As anyone who has been there knows what it feels like to have a laser shined in the eye.
“It can be very dangerous to the pilot. It can disorient the pilot,” explained Winn.
He says that fortunately, the pilot can rely on the autopilot system when needed. Still, he doesn’t think most people understand how serious it is to target an aircraft with a laser.
“It’s a federal crime. I don’t think most people realize that,” Winn said.
In 2021, the Federal Aviation Administration received 9,723 reports of lasers from pilots, a 41% increase from 2020.
There were 42 reports last year in the Metro Detroit area alone.
Patrick Murphy is a Ledger security expert who runs the website laserpointersafety.com,
He explained what the public does not understand.

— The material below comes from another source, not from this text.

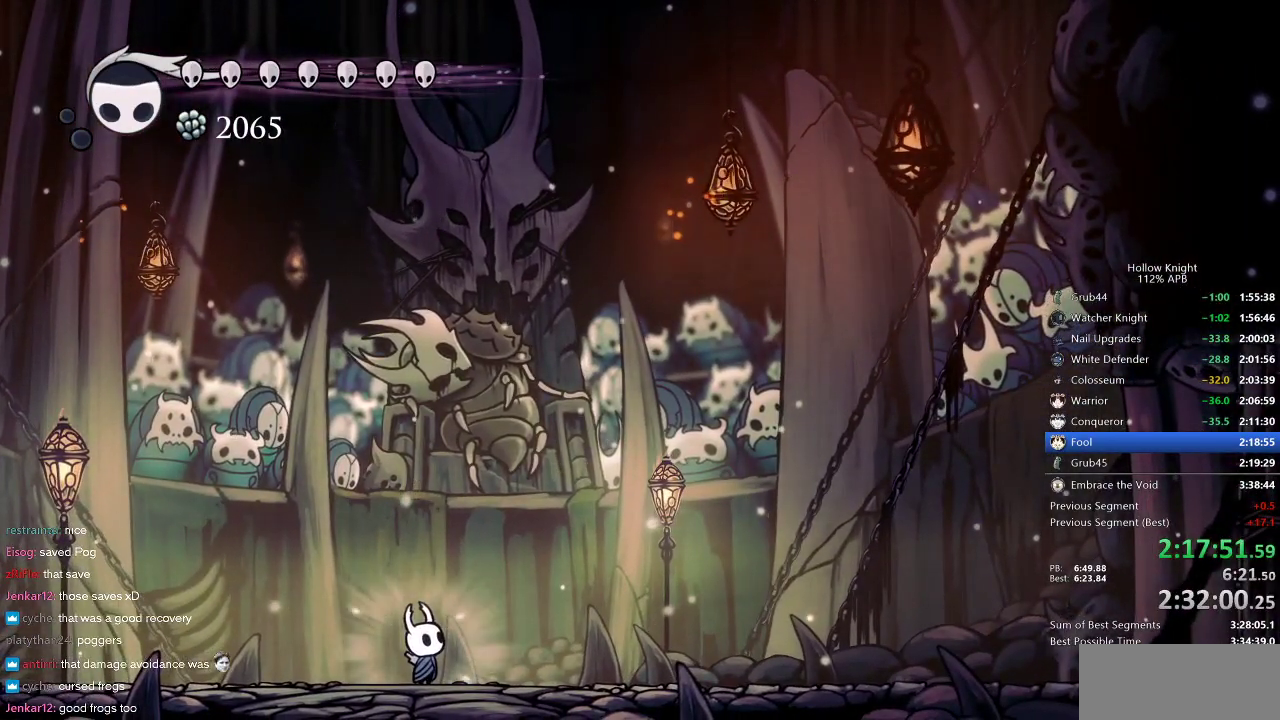
{"keys": ["nail", "up"], "events": []}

“I don’t think they understand that hitting a target on a plane is any different than playing with your cat. It’s not a small point. It won’t be under the plane so you don’t interfere with the pilot. It’s most likely , if the plane is coming towards you the pilot will come into sight,” Murphy said.
Maybe some believe it is just a “small” laser.
“Here’s a cat pointer, the little thing you buy at a pet store for a few dollars,” Murphy demonstrated. “But it can actually be a distraction for pilots two miles away.”
Vin said in his case, he was flying just 500 feet above the ground.
Fortunately, as the laser travels a distance, the power decreases. The main risk is temporarily blinding light.
“You have a bright light, it’s interfering with the pilot. If the power is high enough, it’s going to completely block the pilot’s view and cause a flash blindness after the image which means that they can no longer see for a minute until the afterimage becomes clear.
According to the FAA, people who shine lasers at aircraft face fines of up to $11,000 per violation, up to $30,800 for multiple incidents, and even years in federal prison.
“I also think they don’t understand that the police, it’s like an arrow pointing at you,” Murphy explained. “They have all the cameras and things that can see that beam going right back to you. They call in ground units like they did in the Detroit case and ground units will be there within minutes.
Winn says to remember the people who are already putting so much on the line.
“We’re assuming a huge risk anyway to go help someone,” Winn said. “I don’t want to be permanently out of my job because of someone playing on the field and not realizing what they’re doing.”